[OpenAFS] Re: Investigating 'calls waiting' from rxdebug

Fri, 16 Aug 2013 11:15:25 -0500

On Thu, 15 Aug 2013 22:33:13 -0400
drosih@rpi.edu wrote:

> But my question is:  If this returns, how can I track down what is
> *causing* the calls-waiting value to climb?  We had over 100
> workstations using AFS at the time, scattered all around campus.  I
> did a variety of things to try and pinpoint the culprit, but didn't
> have much luck.

Dan's approach is good if you are just legitimately having too much AFS
activity and the fileserver can't keep up with it. Some alternative
approaches in the same area include looking at the audit log instead of
debug FileLog entries, examining wire dumps, or getting info out of
dtrace if you're on an applicable platform. Those all have slightly
different performance characteristics, but mostly different people use
different approaches depending on what's most convenient.

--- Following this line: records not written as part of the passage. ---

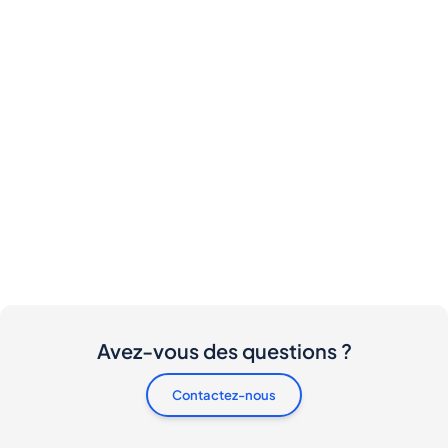
Avez-vous des questions ?
Contactez-nous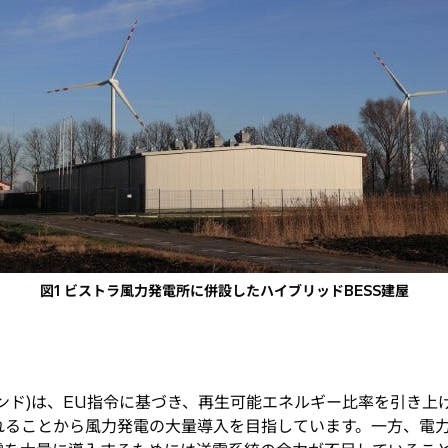
図1 ビストラ風力発電所に併設したハイブリッドBESS建屋
ンド)は、EU指令に基づき、再生可能エネルギー比率を引き上
れることから風力発電の大量導入を目指しています。一方、電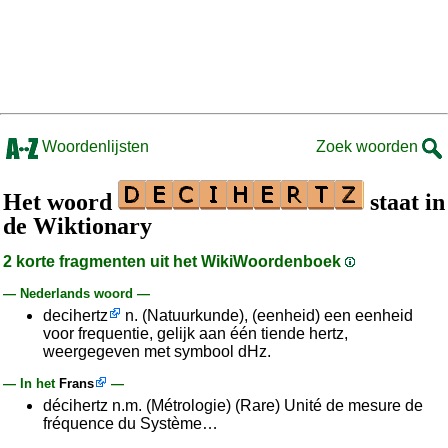
Woordenlijsten
Zoek woorden
Het woord
staat in
de Wiktionary
2 korte fragmenten uit het WikiWoordenboek
— Nederlands woord —
decihertz
n. (Natuurkunde), (eenheid) een eenheid
voor frequentie, gelijk aan één tiende hertz,
weergegeven met symbool dHz.
— In het
Frans
—
décihertz n.m. (Métrologie) (Rare) Unité de mesure de
fréquence du Système…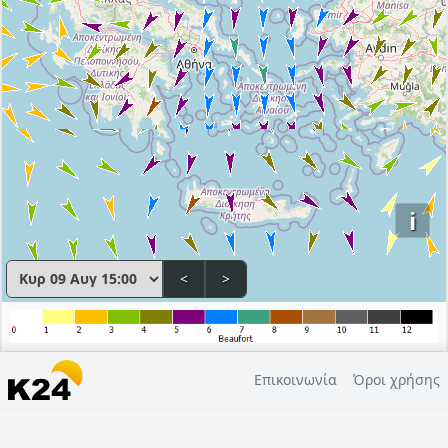
i
<
>
Επικοινωνία
Όροι χρήσης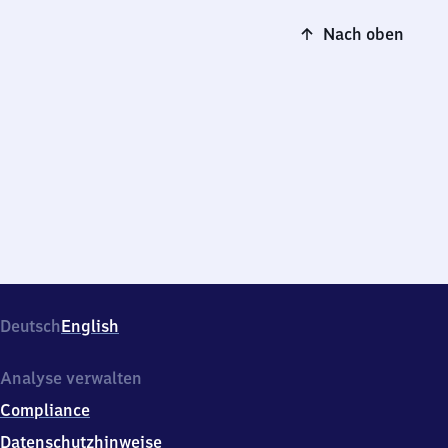
Nach oben
Deutsch
English
Analyse verwalten
Compliance
Datenschutzhinweise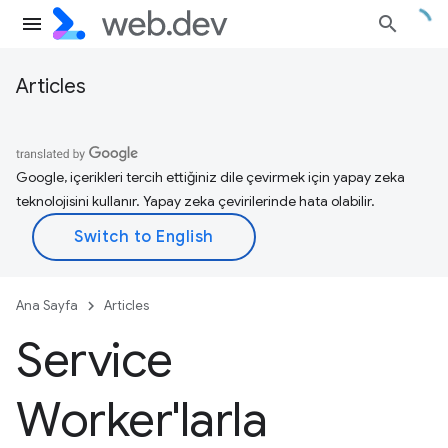
Articles
Google, içerikleri tercih ettiğiniz dile çevirmek için yapay zeka
teknolojisini kullanır. Yapay zeka çevirilerinde hata olabilir.
Ana Sayfa
Articles
Service
Worker'larla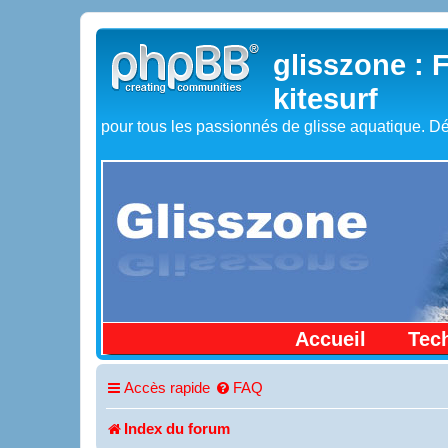
glisszone : 
kitesurf
pour tous les passionnés de glisse aquatique. Dé
Accueil
Tec
Accès rapide
FAQ
Index du forum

The fileserver does record some other stats as well, but they're not
broken down per client/peer, so they're not as useful. You can look
around for xstat_fs_test if you want some stats, anyway. I believe there
are facilities in the code for breaking this down per-peer (the rx
peer/process stats), but I don't think we have anything to extract the
data.

If those show very little, though, you probably have a thread actually
hanging on something else, so you won't see a lot of activity. (If you
show very little disk, net, and cpu usage at the same time, that seems
pretty likely.) In that case you'd need to look at a stack trace for the
fileserver process, or ideally capture a core to be examined later.

-- 
Andrew Deason
adeason@sinenomine.net